Football’s Pioneers: Howard Gayle

Heritage
23 Feb 2021
2 Minutes
In the latest instalment, Katie Taylor focuses on Howard Gayle, Liverpool’s first black player and a pioneer in the fight against racism in football.

Nine minutes into Liverpool’s European Cup Semi-Final against Bayern Munich in 1981, Kenny Dalglish fell to the ground injured. His replacement was 23-year-old Howard Gayle; a player surprised to be travelling with the team. For 61 minutes, Gayle troubled the Bayern Munich defence, before being substituted himself.

Gayle rose from park football to a European Cup Semi-Final in just four years. Signing for Liverpool at the age of 19, Gayle soon began training with the reserves and was a consistent goalscorer. He made his first team debut against Manchester City on 4 October, 1980, becoming the first black player to represent the club.

Born in 1958, in Toxteth, Liverpool, his family moved to Norris Green, a predominantly white housing estate, in the early 1960s - an experience that had a profound influence on him.
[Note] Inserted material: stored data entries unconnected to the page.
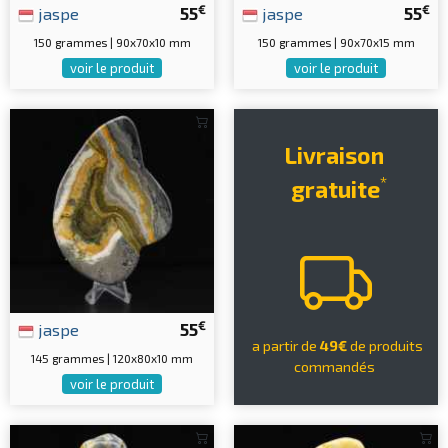
€
€
jaspe
55
jaspe
55
150 grammes | 90x70x10 mm
150 grammes | 90x70x15 mm
voir le produit
voir le produit
Livraison
*
gratuite
€
jaspe
55
a partir de
49€
de produits
145 grammes | 120x80x10 mm
commandés
voir le produit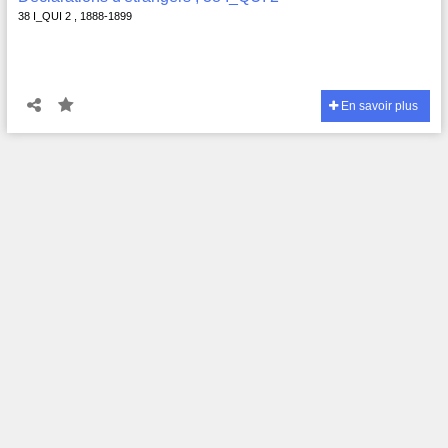
38 I_QUI 2 , 1888-1899
En savoir plus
He felt like an outsider, experiencing racism even from his friends’ families.  

Gayle played only a handful of first team games for Liverpool, and they loaned him to Newcastle United in 1982. At the end of the loan, Liverpool sold him to Birmingham City, where his debut came against his former side at Anfield.
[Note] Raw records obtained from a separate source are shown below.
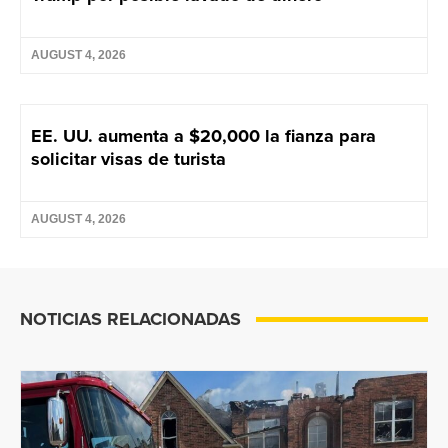
AUGUST 4, 2026
EE. UU. aumenta a $20,000 la fianza para
solicitar visas de turista
AUGUST 4, 2026
NOTICIAS RELACIONADAS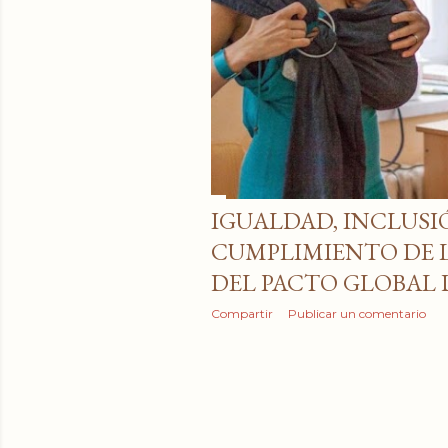
IGUALDAD, INCLUSI
CUMPLIMIENTO DE L
DEL PACTO GLOBAL 
Compartir
Publicar un comentario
Howard Gayle (front row, far left) featured in Liverpool’s European Cup Semi-Final against Bayern Munich in 1981.

Aged 26, Gayle represented England in the 1984 European Under-21s Championships Finals, beating Spain in the final.

Following his time at Birmingham, Gayle moved back to the North East to play for Sunderland in 1984. By the 1986/87 season, he moved to the United States to play for the Dallas Sidekicks in the Major Indoor Soccer League. Homesickness brought him back for spells at Stoke City, Blackburn Rovers, and Halifax Town before retiring at the age of 33.

Gayle struggled to find coaching positions, despite five years as a youth coach at Tranmere Rovers. He took matters into his own hands and developed a coaching programme at Toxteth Sports Centre, the aim of which was to give confidence to local young people. The team’s logo of a black hand and a white hand demonstrated the multicultural nature of the team, and Gayle’s desire to end racism in football.

In his retirement, Gayle continues to challenge racism, and his 20-plus years of work as a Show Racism The Red Card ambassador led him to be nominated for an MBE in 2016. He rejected the honour because of the accolade’s colonial associations.

Gayle continues to work to educate young people and remove racism from sport to this day.